10. Sleepwalker (from 2007's United Abominations)
Another entry in a long series of bonecrushing album openers, Sleepwalker initially threatens to do something different with acoustic guitars and synthesisers, which serves to make the opening riff even more savage when it drops. Lyrically one of the band's darker numbers, although it's actually the drumming I really enjoy on this song.
11. Sweating Bullets (from 1992's Countdown to Extinction)
Considering the band had so many well-documented drug issues around this period of time, it shouldn't really come as any surprise that crazy old Dave writing a song about crazy schizophrenics would be such a resounding success.
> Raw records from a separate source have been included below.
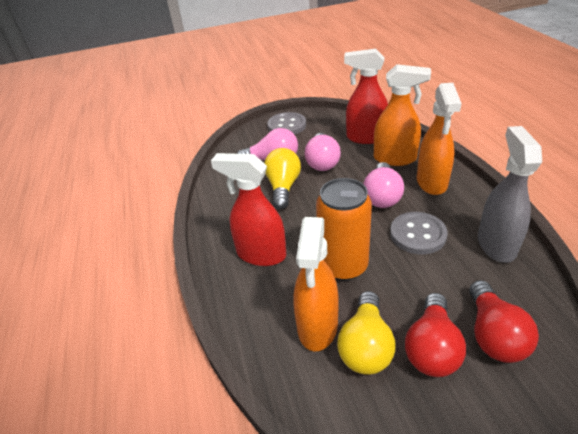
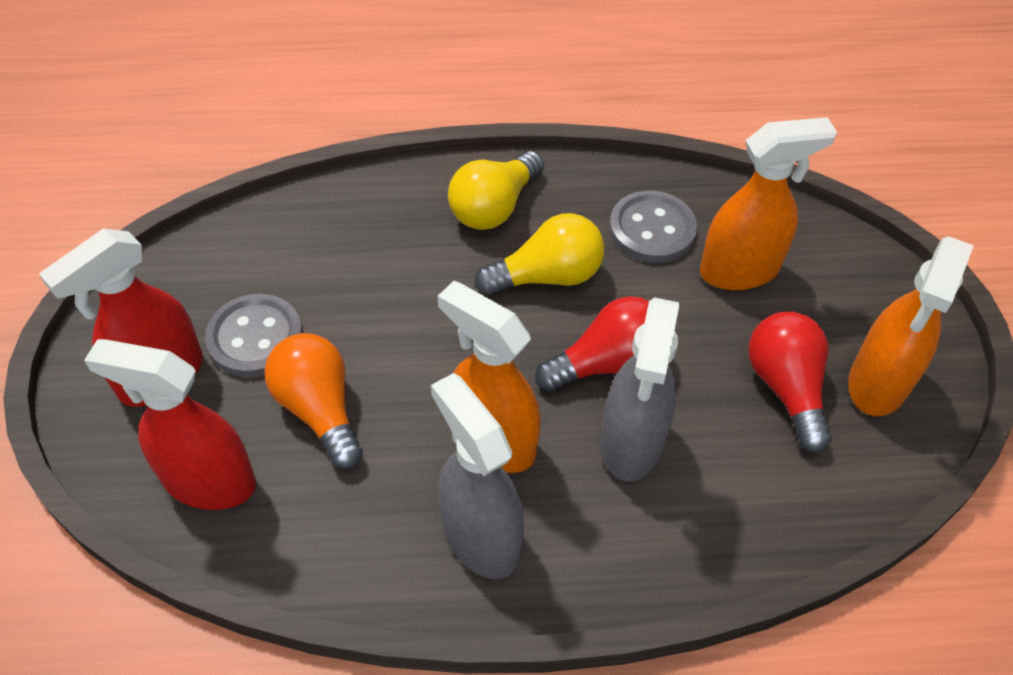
grey spray bottle: 1 -> 2
orange can: 1 -> 0
orange light bulb: 0 -> 1
pink light bulb: 3 -> 0

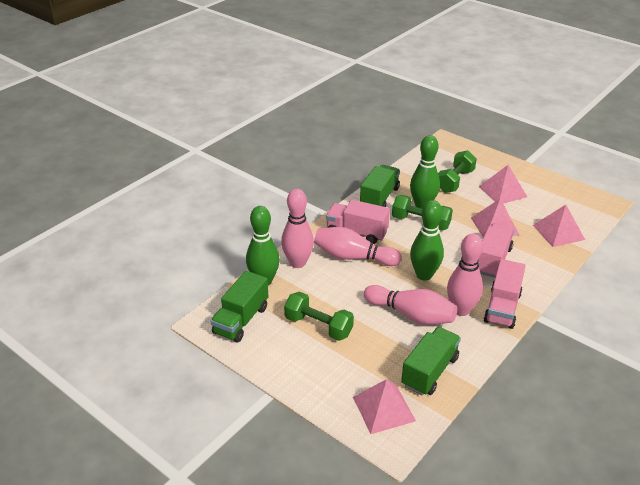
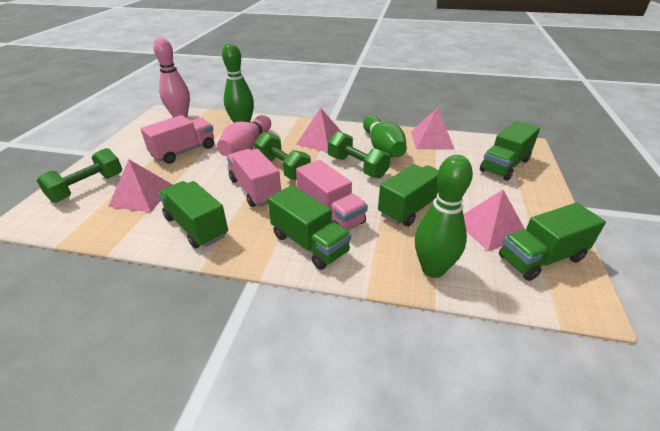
green truck: 3 -> 5
pink bowling pin: 4 -> 2

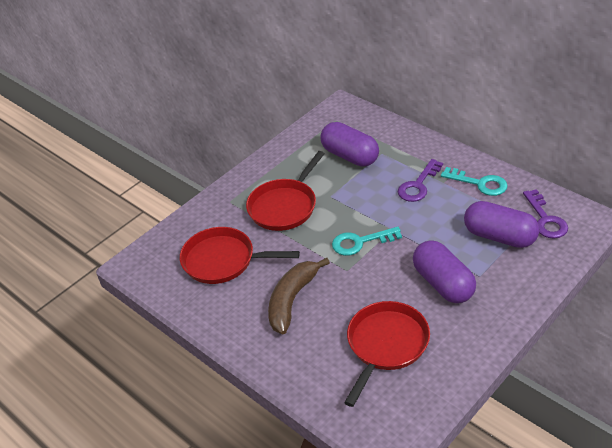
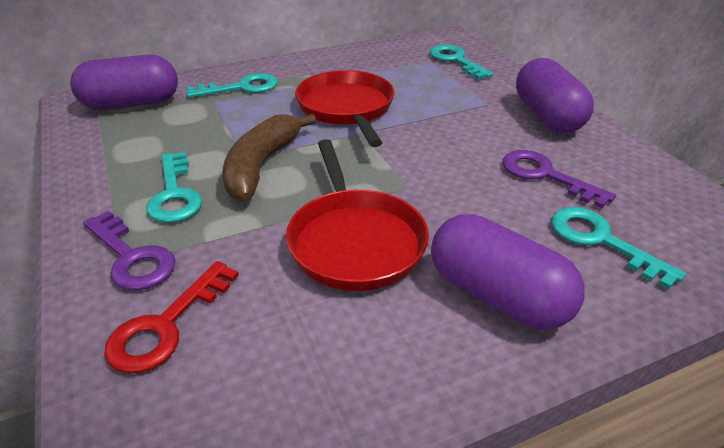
red key: 0 -> 1
red pan: 3 -> 2
turquoise key: 2 -> 4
Seeing this performed live is really something to behold when the whole crowd gets in on the singalong.
12. Dread and the Fugitive Mind (from 2001's The World Needs a Hero)
The World Needs A Hero isn't their strongest album, but Megadeth have consistently shown that even on their weaker albums they'll still produce a few individual gems. The album as a whole is a bit lost between attempting to shift back to thrash metal or continuing the more hard-rock style of the albums that immediately preceded it. Dread and the Fugitive Mind is one of the few tracks where they strike a really effective balance - it's got the tight, catchy songwriting of much of Cryptic Writings but balances that with a nice, thrashy bridge section.
13. Holy Wars... The Punishment Due (from 1990's Rust in Peace)
One of Megadeth's bona-fide classics, and justifiably so. It's more like two songs in one - with Holy Wars inspired by one of the band's trips to Ireland during the late 1980's, and The Punishment Due being inspired by The Punisher, from Marvel Comics. And in between there is a very cool acoustic section and a bunch of clever tempo and dynamic shifts. Awesome stuff.